• Work instruction 1: Which concert venues are listed in the tour dates of the text about Book of Churches? Name every one.
• Work instruction 2: In the text about Book of Churches, what program were the songs produced on at home?
• Work instruction 3: Duplicate the passage of the text about Book of Churches between "Book of Churches is intimate" and "tank of petrol.", inclusive.

• Text passage:
As the album is released, so is a video for new song ‘All The Good Things’, which Felix comments on “All The Good Things was written shortly after a break up. It recounts memories that resurfaced at that time and was an attempt to find peace in myself and in the shared experiences I had been through with that person. I recorded and mixed it in a few hours in the room I was staying in at my parents’ house about eighteen months after I had written it. This was by far the longest gap between writing and recording on the album.”
Continuing about the album he says: “It feels a bit like a travelogue. In some ways, when I wrote these songs, I was talking to the person I was no longer in a relationship with – just saying hello. Sometimes, the songs were attempts at looking for a North Star that I could speak to. It’s this idea of how big the world is, and how precious those few connections that you have with people are, and how you can feel those so acutely across vast spaces and times. Book of Churches is basically a metaphor for how I felt making these songs. These songs are like my version of whatever church is.”
23 April – The Hope & Ruin, Brighton, UK 25 April – The Castle, Manchester, UK 26 April – The Hug & Pint, Glasgow, UK 28 April – Belgrave Music Hall, Leeds, UK 29 April – The Cube, Bristol, UK 30 April – St Pancras Old Church, London, UK 01 May – Nottingham Contemporary, Nottingham, UK
*****
More about Book of Churches
“It started out as a way of staying sane, then it began to form its own identity,” Felix Mackenzie-Barrow says of his new solo venture, Book of Churches. The co-vocalist and guitarist of Nottingham alt-country quartet Divorce has spent most of the last few years either building up to the band’s acclaimed full-length debut Drive to Goldenhammer, released in March 2025, or touring Europe and North America in support of it. In rare snatches of downtime, he began working on his own material – initially as a way to hold on to his sense of self while travelling and spending so much time in a group, but partly to scratch an itch that sat outside the Divorce world.
Book of Churches is intimate at every level. With Felix squirrelling away on the songs in isolation, its self-titled debut is a collection of campfire songs laid out in the order in which they were written and produced at home on GarageBand. The arrangements are warm but stripped back; the kind that lend themselves to being played impromptu while travelling with just a guitar case and a tank of petrol.

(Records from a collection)
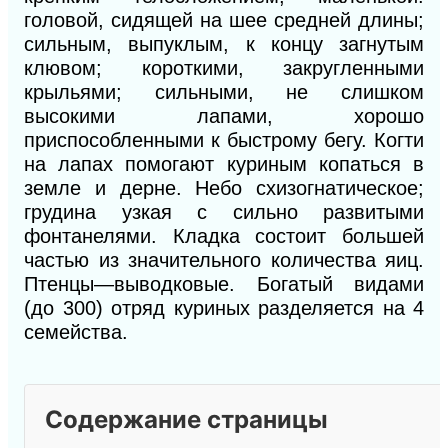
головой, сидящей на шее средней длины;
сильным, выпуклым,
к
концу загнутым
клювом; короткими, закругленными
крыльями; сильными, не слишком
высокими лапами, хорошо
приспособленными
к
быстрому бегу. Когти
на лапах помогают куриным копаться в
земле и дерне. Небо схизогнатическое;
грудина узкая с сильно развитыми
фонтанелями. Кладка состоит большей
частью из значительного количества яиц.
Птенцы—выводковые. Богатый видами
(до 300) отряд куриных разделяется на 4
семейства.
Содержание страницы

--

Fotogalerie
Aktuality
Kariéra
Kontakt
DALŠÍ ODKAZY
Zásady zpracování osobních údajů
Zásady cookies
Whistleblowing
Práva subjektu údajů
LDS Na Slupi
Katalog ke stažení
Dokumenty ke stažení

• Exercise solution 1:
The Hope & Ruin
The Castle
The Hug & Pint
Belgrave Music Hall
The Cube
St Pancras Old Church
Nottingham Contemporary

• Exercise solution 2: GarageBand

• Exercise solution 3:
Book of Churches is intimate at every level. With Felix squirrelling away on the songs in isolation, its self-titled debut is a collection of campfire songs laid out in the order in which they were written and produced at home on GarageBand. The arrangements are warm but stripped back; the kind that lend themselves to being played impromptu while travelling with just a guitar case and a tank of petrol.